**What this task involves**
Copy exactly every line below, from the first through the one that contains "Prevention measures in", and skip all pictures.

Start of Entries provided

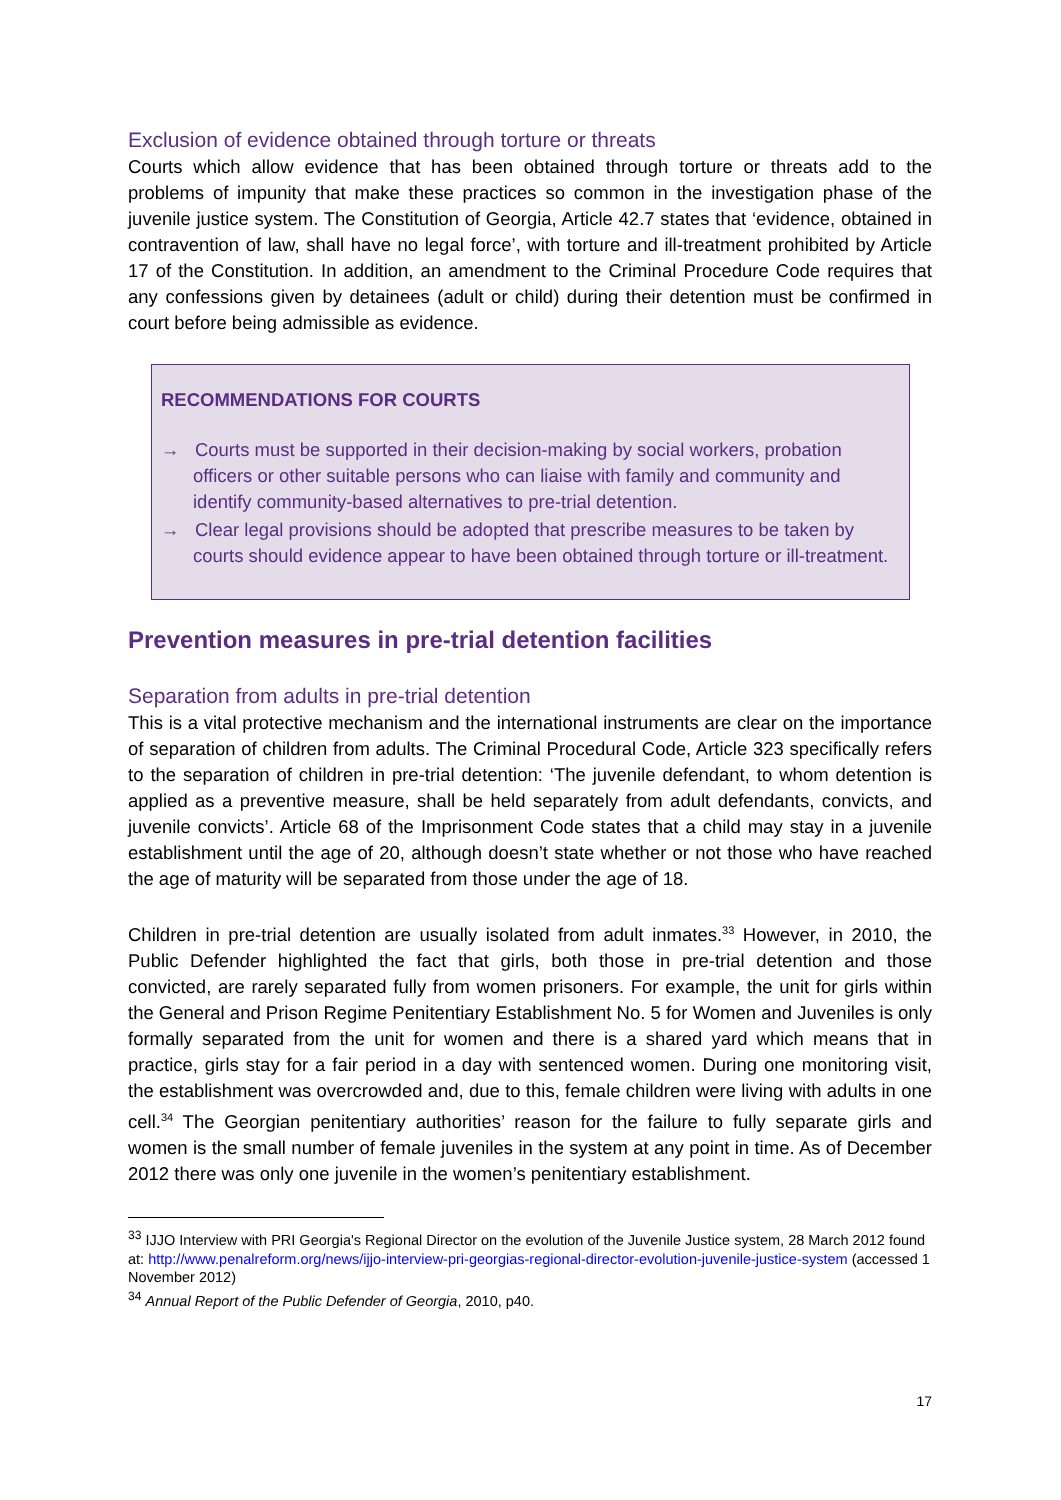Exclusion of evidence obtained through torture or threats
Courts which allow evidence that has been obtained through torture or threats add to the problems of impunity that make these practices so common in the investigation phase of the juvenile justice system. The Constitution of Georgia, Article 42.7 states that ‘evidence, obtained in contravention of law, shall have no legal force’, with torture and ill-treatment prohibited by Article 17 of the Constitution. In addition, an amendment to the Criminal Procedure Code requires that any confessions given by detainees (adult or child) during their detention must be confirmed in court before being admissible as evidence.
RECOMMENDATIONS FOR COURTS
→ Courts must be supported in their decision-making by social workers, probation officers or other suitable persons who can liaise with family and community and identify community-based alternatives to pre-trial detention.
→ Clear legal provisions should be adopted that prescribe measures to be taken by courts should evidence appear to have been obtained through torture or ill-treatment.
Prevention measures in pre-trial detention facilities
Separation from adults in pre-trial detention
This is a vital protective mechanism and the international instruments are clear on the importance of separation of children from adults. The Criminal Procedural Code, Article 323 specifically refers to the separation of children in pre-trial detention: ‘The juvenile defendant, to whom detention is applied as a preventive measure, shall be held separately from adult defendants, convicts, and juvenile convicts’. Article 68 of the Imprisonment Code states that a child may stay in a juvenile establishment until the age of 20, although doesn’t state whether or not those who have reached the age of maturity will be separated from those under the age of 18.
Children in pre-trial detention are usually isolated from adult inmates.<sup>33</sup> However, in 2010, the Public Defender highlighted the fact that girls, both those in pre-trial detention and those convicted, are rarely separated fully from women prisoners. For example, the unit for girls within the General and Prison Regime Penitentiary Establishment No. 5 for Women and Juveniles is only formally separated from the unit for women and there is a shared yard which means that in practice, girls stay for a fair period in a day with sentenced women. During one monitoring visit, the establishment was overcrowded and, due to this, female children were living with adults in one cell.<sup>34</sup> The Georgian penitentiary authorities’ reason for the failure to fully separate girls and women is the small number of female juveniles in the system at any point in time. As of December 2012 there was only one juvenile in the women’s penitentiary establishment.
<sup>33</sup> IJJO Interview with PRI Georgia's Regional Director on the evolution of the Juvenile Justice system, 28 March 2012 found at: http://www.penalreform.org/news/ijjo-interview-pri-georgias-regional-director-evolution-juvenile-justice-system (accessed 1 November 2012)
<sup>34</sup> Annual Report of the Public Defender of Georgia, 2010, p40.
17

End of Entries provided

**Response area**
Exclusion of evidence obtained through torture or threats
Courts which allow evidence that has been obtained through torture or threats add to the problems of impunity that make these practices so common in the investigation phase of the juvenile justice system. The Constitution of Georgia, Article 42.7 states that ‘evidence, obtained in contravention of law, shall have no legal force’, with torture and ill-treatment prohibited by Article 17 of the Constitution. In addition, an amendment to the Criminal Procedure Code requires that any confessions given by detainees (adult or child) during their detention must be confirmed in court before being admissible as evidence.
RECOMMENDATIONS FOR COURTS
→ Courts must be supported in their decision-making by social workers, probation officers or other suitable persons who can liaise with family and community and identify community-based alternatives to pre-trial detention.
→ Clear legal provisions should be adopted that prescribe measures to be taken by courts should evidence appear to have been obtained through torture or ill-treatment.
Prevention measures in pre-trial detention facilities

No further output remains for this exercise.